Vielmehr wird darüber nachgedacht, wie sich die einzelnen Häuser spezialisieren können und wo die Kräfte gebündelt werden müssten. Es stelle sich die Frage, warum Illertissen überhaupt Operationssäle benötige. „Das ist eine Diskussion, die kann man führen.“Ohnehin sei derzeit nur einer der zwei Säle in Betrieb. Es wäre besser, die OPs in Weißenhorn zu konzentrieren. Dadurch ließen sich Kosten sparen. Zum Ausgleich könnten in Illertissen nach den Worten von Engelhard andere Fachrichtungen angesiedelt werden, etwa eine Abteilung für Psychosomatik: „Strukturelle Maßnahmen sind besser als ein Kahlschlag.“
Wesentlich sei, die medizinische Versorgung der Bevölkerung sicherzustellen. Die reine Ökonomie dürfe nicht alles sein. In diesem Zusammenhang versicherte Dr. Keller, die Ambulanz an der Illertalklinik solle nicht nur erhalten bleiben, sondern sogar ausgebaut werden.

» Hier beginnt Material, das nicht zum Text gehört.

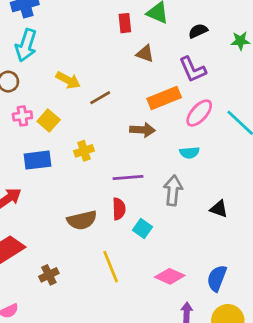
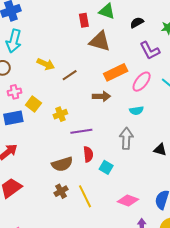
brown triangle: (145, 54) -> (100, 41), size x1.6
purple L-shape: (193, 69) -> (150, 51), moved
yellow square: (49, 121) -> (33, 104), moved
blue rectangle: (37, 160) -> (13, 118), moved
purple line: (128, 178) -> (81, 131), moved
brown cross: (49, 275) -> (61, 191), moved

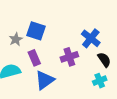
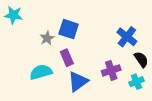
purple cross: (69, 57) -> (111, 70), moved

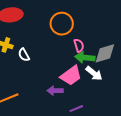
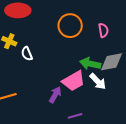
pink semicircle: (79, 46) -> (103, 30), moved
purple arrow: (55, 91) -> (55, 95), turned 112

Verlagerungen zwischen Illertissen und Weißenhorn sind mittlerweile deutlich einfacher, denn seit Anfang des Jahres sind beide Kliniken organisatorisch zu einem Haus zusammengelegt. Diese Veränderung war bereits 2004 grundsätzlich beschlossen, aber erst im vergangenen Jahr umgesetzt worden. Künftig soll ein sogenannter Personalpool gebildet werden, um Fachkräfte in der Pflege besser einsetzen zu können.
Für 18 neue Stellen gibt es keine Bewerber
Das heißt, die Patientenbelegung auf den Stationen wird straff organisiert, um Personal freizubekommen, das anderswo eingesetzt werden kann, in der Regel in Weißenhorn. Dort hat der Krankenhausausschuss sogar 18 zusätzliche Stellen bewilligt, um dem enormen Berg an Überstunden abzubauen.
Doch der Fachkräftemangel in der Pflege ist nach den Worten von Keller so gewaltig, dass die Stellen nicht zu besetzen seien. „Der Markt ist leer.“Deshalb müsse versucht werden, die Lücken kreativ zu schließen. Das Problem ist bekannt: Tageskliniken bieten attraktivere Jobs an, denn da endet der Arbeitstag am Abend, in den Kreiskrankenhäusern sind auch Nächte und Wochenenden abzudecken. „Wir haben hier halt einen 24Stunden-Betrieb.“
Was die Zukunft der drei Stiftungskliniken betrifft, so sollen noch in diesen Monaten die entscheidenden Weichen gestellt werden.